Through this experience, Prukalpa learned everything about running data teams and how complex and chaotic they can be. Due to the work SocialCops was doing, they had the chance to work with a wide variety and scale of data.
“At one point we were processing data for 500 million Indian citizens, billions of pixels of satellite imagery, and all that sound like really cool projects. And I guess our dream projects for the data practitioner in some ways. But the reality for us every day was chaos. Slack channel is consistently filled with messages. Like what does this column name mean? What’s the final version of this setting?”
Prukalpa makes a great point on how managing data teams and the challenges it brings are usually not technology problems, but often it is a human collaboration problem. This means communications, onboarding errors, collaboration etc.
Prukalpa adds: “The unique thing about data teams is the diversity of stakeholders. By nature, data is at this intersection of technical and business, which means you need diverse people, analysts, engineers, scientists, and business users all need to come together and collaborate effectively.”
A diverse set of people means you receive a diverse set of preferences, skillsets, the way they work, and unique life stories.
This led Prukalpa and her team to come up with a strong data platform and where they could’nt buy products to solve there challenges they built them. A couple of years passed by; Prukalpa and her team “realized that we’d build tooling, that was more powerful than we had only intended.
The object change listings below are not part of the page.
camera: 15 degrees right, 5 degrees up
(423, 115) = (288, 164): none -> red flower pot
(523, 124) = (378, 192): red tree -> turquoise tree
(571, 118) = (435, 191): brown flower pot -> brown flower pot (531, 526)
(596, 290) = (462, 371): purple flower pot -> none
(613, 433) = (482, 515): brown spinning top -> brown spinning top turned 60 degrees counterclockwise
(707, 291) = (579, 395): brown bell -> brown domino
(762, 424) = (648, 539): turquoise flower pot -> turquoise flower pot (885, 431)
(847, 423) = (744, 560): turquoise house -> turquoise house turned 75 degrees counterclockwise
And we were like, Hey, is there a way we can help the teams around the world with this stuff?”
And that was how Atlan was born.
As for how Prukalpa built their tooling, she suggests not be closed off in the idea of using open-source technologies. Since building that already exists in the world is pointless. This is why a huge component of Atlan’ success even today is scattered throughout several open-source tools.
As much as possible, Prukalpa explains, “. . . as much as possible, we tried to leverage existing open-source components.”
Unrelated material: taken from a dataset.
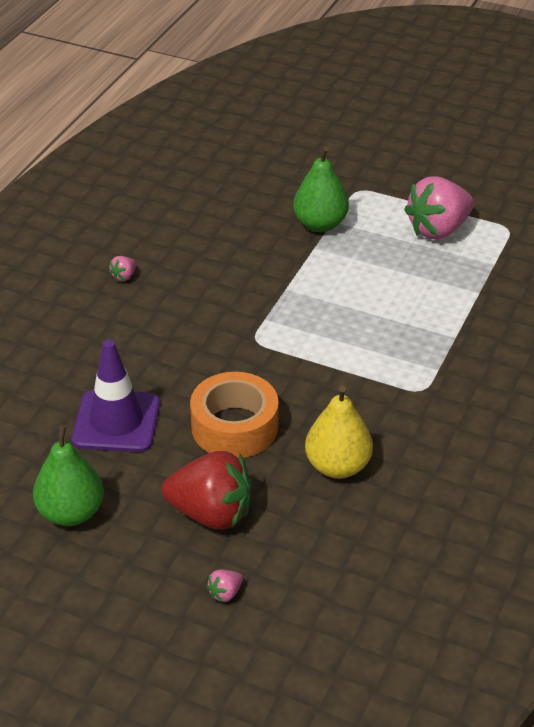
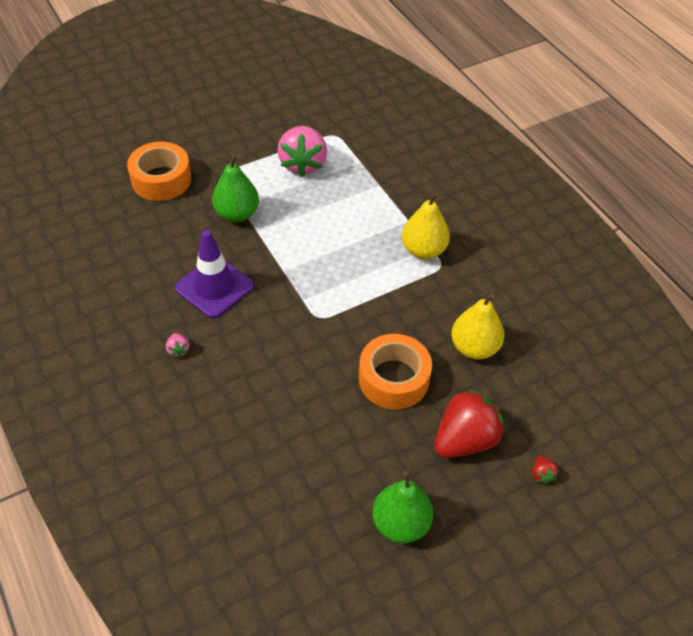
camera: 55 degrees left, 10 degrees up
(116, 421) = (330, 443): purple traffic cone -> purple traffic cone (214, 287)
(225, 593) = (542, 474): pink strawberry -> red strawberry
(305, 160) = (161, 179): none -> orange tape
(427, 367) = (423, 250): none -> yellow pear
What are the most common misunderstandings about data governance and data management overall that you see organizations face?
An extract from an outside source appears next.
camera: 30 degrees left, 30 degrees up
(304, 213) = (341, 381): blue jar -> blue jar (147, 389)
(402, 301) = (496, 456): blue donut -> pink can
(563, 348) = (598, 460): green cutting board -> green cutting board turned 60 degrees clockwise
Prukalpa explains that the most common problem is that it has got a really bad branding problem in the first place. These organizations often sound restrictive, bureaucratic, and controlling processes. Unfortunately, the reality is, in many cases, that’s actually how it’s ultimately implemented in these large top-down sort of way. Prukalpa adds, “The purpose of this is not to control. The purpose of this is creating better data teams.” When businesses and organizations start realizing and implementing this mindset in an agile and collaborative fashion, rather than one top-down governance team. The problems and chaos reduce, and productivity increases.
What is Atlan?
Atlan is a platform focused on data quality and governance by acting as a central hub for passive and active metadata. Atlan has enabled teams to create and collaborate effectively across their different data stacks through integrations such as Slack, BI tools, and more. Atlan provides a crucial step towards good governance through which data teams can monitor everything internally and effectively monitor data infrastructures.
Prukalpa explains that Atlan is a “very holistic tool in the metadata ecosystem to enable better collaboration. So, the best use cases that we enable are the quality single source of truth, documentation, catalog discovery; that’s what we enable the best.”
Suppose You Were To Start Again. What would be the first things you’d tackle?
Prukalpa emphasizes the importance of prioritizing business problems first. This is because if you start with focusing on projects, toolings, etc. “Your team is probably taking twice or thrice the amount of time that they’re going to take because you have all these trust and accuracy issues and things like that,” Prukalpa suggests prioritizing your top business projects such as your customer 360 algo, recommendation system, etc. Keep it simple; focus on the business.